Wednesday 29 August 2012

Coal mine allocation scandal




Even a lay Indian like myself who has looked at our political scene during his life-time, cannot recall a government that has hurtled into one grave scam after another, involving billions of public money, and then lie through its teeth, asserting its innocence, in a short period of eight years. That unprecedented discredit and notoriety go to the Congress-ruled UPA govt, headed by a self-acclaimed Prime Minister Dr Manmohan Singh. In fact, he is in office but not in power, as the Economist weekly of London, commented on it six years ago. The super Prime Minister is Mrs Sonia Gandhi who as the Congress Party President and the Chairperson of the United Progressive Alliance(UPA), appointed him as Prime Minister in 2004 and reappointed him in 2009, after the general elections. Manmohan Singh fought one Lok Sabha election from New Delhi but lost it to a BJP candidate. Thus, both in 2004 and 2009, he became Prime Minister, courtesy Mrs Sonia Gandhi, the head of the ruling Nehru-Gandhi dynasty, not as a popularly elected Member of  the Lok Sabha, the House of People, as conventionally required, but as a member of the Rajya Sabha, an indirect election. Hence, even as the Prime Minister he is not the Head of the House and he cannot vote in the Lok Sabha. He can only vote in the Rajya Sabha to which he belongs. Thus, the guilt of alleged corruption taints both of them, though, formally, since Dr Singh is constitutionally the head of the government, his accountability and culpability is the foremost.

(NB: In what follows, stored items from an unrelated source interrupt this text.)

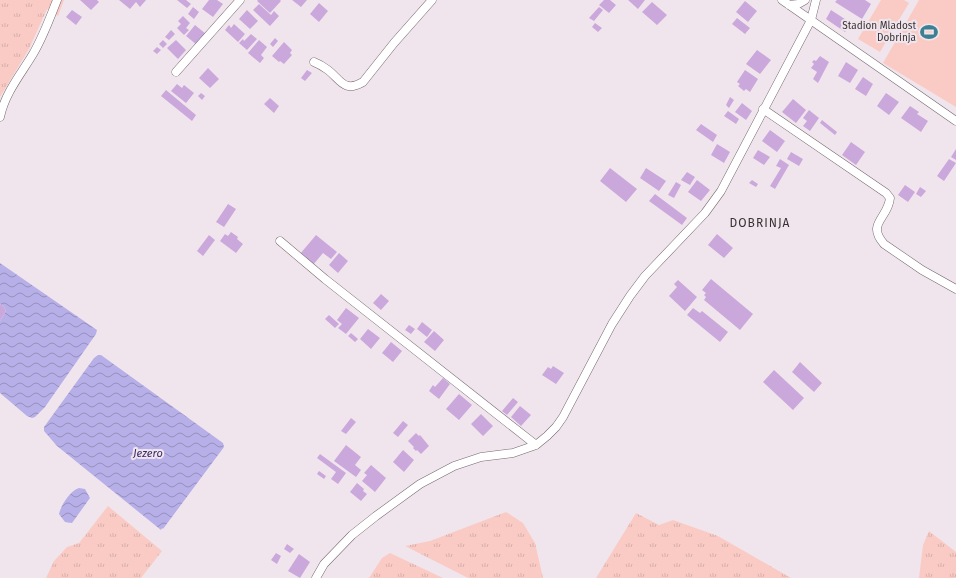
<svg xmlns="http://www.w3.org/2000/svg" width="956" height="578" viewBox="0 0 956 578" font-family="'Fira Sans',sans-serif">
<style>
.grass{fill:url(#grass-tufts)}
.pitch{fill:#facbc5}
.water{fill:url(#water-waves)}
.building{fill:#cba8dc}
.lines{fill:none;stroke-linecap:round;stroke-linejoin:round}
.street-casing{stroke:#73696f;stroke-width:9}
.street{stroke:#fff;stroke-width:8}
.labels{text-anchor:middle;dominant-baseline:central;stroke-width:4;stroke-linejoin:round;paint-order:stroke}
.poi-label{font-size:10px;fill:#363134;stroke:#f0e5ec;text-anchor:end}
.water-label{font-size:11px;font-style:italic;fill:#39296b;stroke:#f0e5ec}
.quarter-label{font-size:12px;letter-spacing:1px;fill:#363134;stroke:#f0e5ec}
</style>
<defs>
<pattern id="grass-tufts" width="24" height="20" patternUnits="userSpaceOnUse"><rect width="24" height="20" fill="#facbc5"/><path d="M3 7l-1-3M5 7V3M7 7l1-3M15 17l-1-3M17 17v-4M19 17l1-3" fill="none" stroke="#d7afaa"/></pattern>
<pattern id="water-waves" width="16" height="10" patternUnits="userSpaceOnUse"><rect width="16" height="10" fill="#b7afe8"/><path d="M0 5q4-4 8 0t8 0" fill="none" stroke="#968fbd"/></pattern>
</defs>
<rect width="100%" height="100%" fill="#f0e5ec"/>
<path class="grass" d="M 0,0 L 64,0 L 58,16 L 47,9 L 29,49 L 0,97 Z
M 108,506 L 162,551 L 141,578 L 46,578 L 54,561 L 67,547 L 79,543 Z
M 506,512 L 523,523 L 535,543 L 543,578 L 468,578 L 405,546 L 430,541 Z
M 636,513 L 659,525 L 673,520 L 718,536 L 791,578 L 596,578 Z
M 929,531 L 956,552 L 956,578 L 919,578 L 923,545 Z
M 390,553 L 443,578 L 369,578 L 382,558 Z"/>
<path class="pitch" d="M 881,0 L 904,0 L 909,3 L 880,52 L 858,39 Z
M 919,0 L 956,0 L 956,107 L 883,63 Z"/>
<path class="water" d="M 0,263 L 97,330 L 96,334 L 45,407 L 35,417 L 32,418 L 27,416 L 0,393 L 0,321 L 6,311 L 4,307 L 0,304 Z
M 98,355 L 101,355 L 223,443 L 224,447 L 163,529 L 162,528 L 161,530 L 57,446 L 44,431 L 44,427 L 94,358 Z
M 79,488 L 85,489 L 90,498 L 72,523 L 65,522 L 59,514 C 61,505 70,491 79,488 Z"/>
<path class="building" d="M 80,0 L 97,0 L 99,2 L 91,10 Z
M 119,0 L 146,0 L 140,7 L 136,2 L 130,9 Z
M 177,0 L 186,0 L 191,4 L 187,8 Z
M 209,0 L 217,0 L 223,4 L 213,17 L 202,9 Z
M 258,0 L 280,0 L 281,1 L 270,13 L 257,1 Z
M 292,0 L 307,0 L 301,7 Z
M 604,0 L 610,0 L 616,5 L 609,13 L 599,5 Z
M 628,0 L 645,0 L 638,9 Z
M 837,0 L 865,0 L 871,4 L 862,19 L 835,2 Z
M 745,1 L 757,11 L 748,22 L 736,12 Z
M 652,2 L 667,15 L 657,25 L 642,12 Z
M 319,3 L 328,11 L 319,22 L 310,14 Z
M 259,4 L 271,15 L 274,11 L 279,16 L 270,26 L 253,10 Z
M 193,7 L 199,12 L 194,19 L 188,14 Z
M 599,7 L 603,10 L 594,21 L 589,18 Z
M 72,10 L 82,17 L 76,25 L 66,17 Z
M 247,10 L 258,21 L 250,29 L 239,19 Z
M 831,10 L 851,23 L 845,32 L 826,19 Z
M 183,16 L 190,23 L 186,28 L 189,30 L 184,35 L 177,28 L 181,24 L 178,21 Z
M 737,18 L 750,28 L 745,34 L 732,24 Z
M 595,23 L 602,28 L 598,32 L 592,27 Z
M 234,24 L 245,34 L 238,42 L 225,30 L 229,25 L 231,28 Z
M 195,25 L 206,34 L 197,45 L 186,36 Z
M 171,30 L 175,34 L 169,40 L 165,37 Z
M 251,34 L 257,39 L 247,50 L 239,43 L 243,39 L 244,41 Z
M 275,38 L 278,41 L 273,47 L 270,44 Z
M 163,40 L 167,44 L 163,48 L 159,44 Z
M 176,40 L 186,50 L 178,59 L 167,48 Z
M 259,40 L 267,47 L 261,55 L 264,58 L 260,63 L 248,53 Z
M 284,42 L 292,50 L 290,53 L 292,55 L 284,64 L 280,61 L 279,62 L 272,56 Z
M 157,47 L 161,50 L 157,54 L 153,51 Z
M 757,50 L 771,60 L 760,74 L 746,64 Z
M 820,56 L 829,62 L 818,83 L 813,79 L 817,72 L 811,68 L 814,64 L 812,62 L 814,60 L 816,61 Z
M 846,62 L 858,70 L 850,83 L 838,76 Z
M 208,68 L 219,79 L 210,88 L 199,78 Z
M 307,70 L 312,73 L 305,81 L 301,78 Z
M 745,70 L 758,79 L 750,92 L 746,89 L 744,91 L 738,86 L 740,84 L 737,82 Z
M 863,77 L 873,84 L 866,96 L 855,89 Z
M 177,84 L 182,88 L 184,85 L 194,93 L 186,103 L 171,91 Z
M 166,90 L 196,115 L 192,121 L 161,96 Z
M 201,93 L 205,96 L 202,100 L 198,96 Z
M 886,93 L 899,102 L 889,115 L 877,106 Z
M 730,97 L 734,100 L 729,108 L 726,105 Z
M 270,98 L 279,106 L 274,113 L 264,104 Z
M 793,99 L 806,110 L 796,123 L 782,112 Z
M 742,103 L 752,111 L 746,120 L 735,112 Z
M 910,106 L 919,112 L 917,114 L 928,121 L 921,132 L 901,118 Z
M 809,110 L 819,118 L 810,131 L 803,126 L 807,121 L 803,118 Z
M 728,111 L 739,119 L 736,124 L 724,116 Z
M 822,120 L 837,132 L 835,135 L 820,123 Z
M 701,124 L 717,135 L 713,142 L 696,130 Z
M 770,130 L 785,141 L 777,152 L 762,141 Z
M 851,142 L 865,152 L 856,165 L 842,155 Z
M 717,144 L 730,152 L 724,163 L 711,155 Z
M 956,149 L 956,160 L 951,157 Z
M 758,150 L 770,157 L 764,165 L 753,158 Z
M 791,152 L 803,159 L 799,166 L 787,159 Z
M 780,159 L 789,165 L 775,189 L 770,186 L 781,168 L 776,166 Z
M 949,159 L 956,163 L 944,181 L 937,176 Z
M 610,168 L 637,189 L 626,202 L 600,181 Z
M 646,168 L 666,181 L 659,191 L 640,178 Z
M 687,172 L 695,177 L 690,185 L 681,180 Z
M 697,180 L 710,190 L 701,201 L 688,192 Z
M 752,180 L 758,184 L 756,187 L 749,183 Z
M 676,182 L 681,185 L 674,198 L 668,195 Z
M 905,185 L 915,192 L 908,202 L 898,195 Z
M 920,187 L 926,191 L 921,197 L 916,194 Z
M 655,194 L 687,218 L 682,225 L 649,201 Z
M 228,204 L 236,209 L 224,227 L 216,222 Z
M 231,232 L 238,237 L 237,239 L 243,244 L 236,253 L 220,241 L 225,234 L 228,236 Z
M 717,234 L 733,248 L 724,258 L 708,245 Z
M 209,235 L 215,240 L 203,256 L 197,251 Z
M 316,235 L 337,252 L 331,259 L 323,253 L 313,265 L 300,254 Z
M 339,253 L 348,261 L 338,273 L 329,265 Z
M 711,279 L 753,314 L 740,330 L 704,300 L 706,297 L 704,295 L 706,293 L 702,290 Z
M 678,280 L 697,297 L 685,311 L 669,296 L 677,287 L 674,284 Z
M 381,294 L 389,301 L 381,310 L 373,303 Z
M 0,304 L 4,307 L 6,311 L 0,321 Z
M 346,308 L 359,318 L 346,334 L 338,328 L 342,324 L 337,320 Z
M 693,308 L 700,313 L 702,311 L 728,332 L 720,342 L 687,315 Z
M 329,315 L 339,324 L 335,328 L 325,319 Z
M 422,322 L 432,330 L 427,337 L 417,329 Z
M 409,325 L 415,329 L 411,334 L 405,330 Z
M 368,329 L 380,338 L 371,349 L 360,339 Z
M 434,331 L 444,340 L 435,351 L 424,342 Z
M 351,333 L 358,339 L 355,342 L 348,336 Z
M 391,342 L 402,351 L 393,362 L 382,353 Z
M 800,362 L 822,383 L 814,392 L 792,372 Z
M 553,366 L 564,373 L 556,384 L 542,375 L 548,367 L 551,369 Z
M 774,370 L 804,398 L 793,410 L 763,382 Z
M 443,378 L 450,384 L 439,399 L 429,391 L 433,385 L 435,387 Z
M 459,394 L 472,405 L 459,420 L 446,409 Z
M 513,398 L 518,402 L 507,415 L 502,411 Z
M 520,406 L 531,415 L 521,426 L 511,417 Z
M 481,414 L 493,426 L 483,436 L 471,424 Z
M 351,418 L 356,422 L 346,434 L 341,431 Z
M 403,421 L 408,425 L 398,437 L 393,433 Z
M 416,433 L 419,436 L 420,435 L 429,446 L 421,454 L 417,450 L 416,451 L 413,448 L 414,447 L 408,441 Z
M 346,445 L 361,457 L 355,465 L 361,470 L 356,477 L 334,461 Z
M 403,450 L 414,460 L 404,472 L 393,462 Z
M 320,454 L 346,473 L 338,484 L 331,479 L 336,472 L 317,458 Z
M 371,465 L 386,478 L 375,492 L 362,481 L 367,475 L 364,473 Z
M 319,471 L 326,476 L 324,479 L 317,474 Z
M 357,483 L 364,489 L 363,491 L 367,494 L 361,501 L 350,492 Z
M 287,544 L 294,549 L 290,553 L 284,549 Z
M 276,553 L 281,556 L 277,564 L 271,560 Z
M 299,554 L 310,562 L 300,578 L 288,571 Z"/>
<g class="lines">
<g class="street-casing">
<path id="street" d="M 782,0 L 956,121
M 789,5 L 798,4 L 805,0
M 314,62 C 319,64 324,67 328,70 C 341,80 344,93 363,82 L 394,43 L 432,0
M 176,72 L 240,0
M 763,109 L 886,193 L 890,198 C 888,219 866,223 884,244 L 922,270 L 956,289
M 0,117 C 5,93 21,74 33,54 C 43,37 50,18 57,0
M 280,241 L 325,279 L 536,445
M 316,578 L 324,564 L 352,535 L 376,516 L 420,484 L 454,466 L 481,457 L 513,453 L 536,445 L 547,436 L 556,427 L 563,417 L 612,324 L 630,296 L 645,276 L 705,213 L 721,191 L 811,20 L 816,0"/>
</g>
<use href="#street" class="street"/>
</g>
<defs>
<g id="stadium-bare" transform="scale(1.38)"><path d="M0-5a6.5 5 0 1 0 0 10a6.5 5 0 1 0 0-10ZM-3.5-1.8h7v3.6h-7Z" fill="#3e7f92" stroke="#f0e5ec" stroke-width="2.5" paint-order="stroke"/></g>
</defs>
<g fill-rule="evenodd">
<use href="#stadium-bare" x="929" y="32"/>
</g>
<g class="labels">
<g class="poi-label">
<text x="916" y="26">Stadion Mladost<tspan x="916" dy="12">Dobrinja</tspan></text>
</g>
<g class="water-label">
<text x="148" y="453">Jezero</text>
</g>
<g class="quarter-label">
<text x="760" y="223">DOBRINJA</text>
</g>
</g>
</svg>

The current political drama that is being enacted in the both Houses of the Parliament is quite familiar. The Opposition, led by the BJP, is insisting that the latest scandal-called the Coalgate after the late US President Nixon's Watergate scandal of 1960s-is the responsibility of the Prime Minister since he was holding the charge of that ministry in that period when this scandalous, arbitrary allocation of 142 coal mining blocks took place under his signature. It has been claimed by the Constitutional body-the Comptroller and Auditor General of India(CAG) that is responsible for scanning the finances of the central govt and report to the Parliament annually, that arbitrary distribution of  the valuable blocks of national resources like coal(black gold) by the Screening Committee of the govt.at dirt cheap rates and not auctioning them, has resulted in the loss of 1.86 lack crores to the public exchequer. The opposition has demanded the guitly Minister who happens to be the PM at present, to resign, taking moral responsibility of the huge national loss. They are asserting that until he resigns they will not allow the Parliament to function.

Their contention is that during the earlier scam-known as 2G telecom spectrum allocation-the UPA govt all along rejected demands of action against the Minister concerned-A.Raja. Only after a prolonged stalemate and the judicial intervention the Minister was removed and later arrested. The opposition wants a similar action against the wrongdoing of Dr Singh. It is clear that a parliamentary debate will only absolve the guilty Minister of any adverse action and the scam would be buried.